Alors que lycéens et pions chahutent sur les larges trottoirs de l’avenue Phillippe-Auguste, la police entre en scène. La petite troupe se disperse. Les plus motivés tentent quand même, en prévision du blocage, d’embarquer les poubelles qui entravaient l’entrée du lycée avant l’arrivée de la maréchaussée. « Si vous faîtes ça, on colle à tout le monde des amendes pour vol de poubelle », menace un policier, talkie à la main.
Il danse le Mia devant Bergson / Crédits : Tomas Statius
Feu de Poubelle à Bergson
9h. Cinq stations de métro plus loin, voilà les 50 lycéens à Bergson. L’établissement n’est pas bloqué mais une trentaine d’élèves stagnent devant les grilles. Quelques poubelles sont placées devant l’entrée principale. Rapidement l’ambiance se réchauffe. Blocage de la rue, feux de poubelles, jets d’œufs… Le bahut du 19e arrondissement, devant lequel un lycéen avait été violemment frappé par un policier le 24 mars dernier, devient le point de ralliement des insurgés de l’est parisien.
Devant Bergson, une baignoire bloque la rue / Crédits : Tomas Statius
Finalement, la cohorte décolle regonflée par les élèves de Bergson. Dans l’avenue Secrétan, ils sont une grosse centaine à entonner le classique « tout le monde déteste la police » puis :
« Paris, debout, soulève toi. »
Salamèche est passé par là / Crédits : Tomas Statius
Retour à Voltaire pour un décrochage de caméra
10h. Le cortège ne squatte pas très longtemps devant le lycée du 11e. Tout juste le temps de “mettre KO une caméra de surveillance”:https://twitter.com/TomasStatius/status/776333312751173636, de forcer l’une des quatre entrées de l’établissement et de contraindre la police à montrer le bout de son casque.
(img) Dîtes cheese !
Même tarif à Dorian. Rapidement, la décision est prise de rejoindre le lycée Hélène Boucher (20e). Le groupe est bien escorté par des CRS, présents en masse sur le chemin et autour de la place de la Nation. C’est là que l’on subit notre premier contrôle d’identité de l’année. On est tombé sur un policier plutôt soucieux de son image. Après avoir examiné notre carte de presse, il lâche :
« Sur votre appareil photo, j’espère que vous avez de bons clichés. »
Escale à Hélène Boucher avant de rejoindre la Gare de Lyon
11h30. Ambiance kermesse devant Hélène Boucher. Il n’est plus question de blocus. Après avoir débrayé quatre lycées de l’est parisien, la question que tout le monde se pose est la suivante : mais qu’est-ce qu’on fait après ? De l’autre côté du boulevard, deux colonnes de CRS sont prêtes à charger. « On est au coin de la rue. Si vous bougez, vous nous prévenez », annonce un policier goguenard, qui vient à la rencontre des manifestants :
« Parce si vous partez en courant, on vous défonce. »

> **CONSIGNE**:
Restituez mot pour mot le passage de l'extrait sur la manifestation lycéenne qui va de « Devant Bergson, une » à « de son casque. », ces deux bouts compris. Les items ne servent à rien ici.

Entrées enregistrées
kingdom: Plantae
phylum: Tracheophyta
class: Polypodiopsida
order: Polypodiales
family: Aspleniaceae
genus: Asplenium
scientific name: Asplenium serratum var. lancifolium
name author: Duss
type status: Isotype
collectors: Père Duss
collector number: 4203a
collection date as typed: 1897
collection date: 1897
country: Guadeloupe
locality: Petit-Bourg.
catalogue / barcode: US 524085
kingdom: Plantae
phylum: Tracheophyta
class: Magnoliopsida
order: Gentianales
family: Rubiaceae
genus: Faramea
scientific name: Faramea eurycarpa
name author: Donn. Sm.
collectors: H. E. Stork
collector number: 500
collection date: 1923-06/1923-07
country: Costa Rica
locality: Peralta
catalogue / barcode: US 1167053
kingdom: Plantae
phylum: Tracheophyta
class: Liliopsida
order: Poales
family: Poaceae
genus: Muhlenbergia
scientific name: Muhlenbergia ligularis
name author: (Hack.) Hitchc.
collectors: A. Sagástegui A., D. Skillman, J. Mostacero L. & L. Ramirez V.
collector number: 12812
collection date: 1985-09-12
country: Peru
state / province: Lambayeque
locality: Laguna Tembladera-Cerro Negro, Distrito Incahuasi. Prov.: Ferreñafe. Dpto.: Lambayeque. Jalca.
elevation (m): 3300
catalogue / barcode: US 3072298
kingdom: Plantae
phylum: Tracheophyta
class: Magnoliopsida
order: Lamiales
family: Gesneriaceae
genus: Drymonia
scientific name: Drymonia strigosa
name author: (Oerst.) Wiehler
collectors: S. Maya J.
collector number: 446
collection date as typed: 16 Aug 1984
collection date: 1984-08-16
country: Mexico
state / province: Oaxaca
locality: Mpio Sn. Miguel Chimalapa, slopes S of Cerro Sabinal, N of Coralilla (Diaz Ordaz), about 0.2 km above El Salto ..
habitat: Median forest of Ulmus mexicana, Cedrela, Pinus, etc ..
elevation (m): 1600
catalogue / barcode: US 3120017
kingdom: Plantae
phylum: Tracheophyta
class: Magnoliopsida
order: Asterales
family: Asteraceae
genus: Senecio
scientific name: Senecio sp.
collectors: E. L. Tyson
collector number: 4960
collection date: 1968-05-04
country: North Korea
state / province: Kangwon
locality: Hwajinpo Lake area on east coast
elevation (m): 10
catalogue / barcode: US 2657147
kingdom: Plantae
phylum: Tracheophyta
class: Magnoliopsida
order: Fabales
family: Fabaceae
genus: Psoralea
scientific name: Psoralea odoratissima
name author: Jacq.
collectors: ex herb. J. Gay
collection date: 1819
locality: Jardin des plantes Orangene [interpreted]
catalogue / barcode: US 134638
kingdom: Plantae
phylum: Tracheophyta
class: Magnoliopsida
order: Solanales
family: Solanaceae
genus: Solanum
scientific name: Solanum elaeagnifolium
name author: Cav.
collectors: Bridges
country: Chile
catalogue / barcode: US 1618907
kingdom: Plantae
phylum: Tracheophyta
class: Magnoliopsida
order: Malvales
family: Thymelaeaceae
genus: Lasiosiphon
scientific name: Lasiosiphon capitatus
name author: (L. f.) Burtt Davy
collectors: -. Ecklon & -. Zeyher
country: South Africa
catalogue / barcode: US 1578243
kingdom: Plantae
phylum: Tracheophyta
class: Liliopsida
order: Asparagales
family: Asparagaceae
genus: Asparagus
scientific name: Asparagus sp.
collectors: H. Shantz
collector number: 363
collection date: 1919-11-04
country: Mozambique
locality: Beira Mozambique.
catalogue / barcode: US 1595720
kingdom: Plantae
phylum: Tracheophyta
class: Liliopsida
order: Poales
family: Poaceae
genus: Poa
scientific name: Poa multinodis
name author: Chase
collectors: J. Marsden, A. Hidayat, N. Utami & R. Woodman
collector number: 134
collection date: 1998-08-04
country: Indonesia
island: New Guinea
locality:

> **RÉPONSE**:
Devant Bergson, une baignoire bloque la rue / Crédits : Tomas Statius
Finalement, la cohorte décolle regonflée par les élèves de Bergson. Dans l’avenue Secrétan, ils sont une grosse centaine à entonner le classique « tout le monde déteste la police » puis :
« Paris, debout, soulève toi. »
Salamèche est passé par là / Crédits : Tomas Statius
Retour à Voltaire pour un décrochage de caméra
10h. Le cortège ne squatte pas très longtemps devant le lycée du 11e. Tout juste le temps de “mettre KO une caméra de surveillance”:https://twitter.com/TomasStatius/status/776333312751173636, de forcer l’une des quatre entrées de l’établissement et de contraindre la police à montrer le bout de son casque.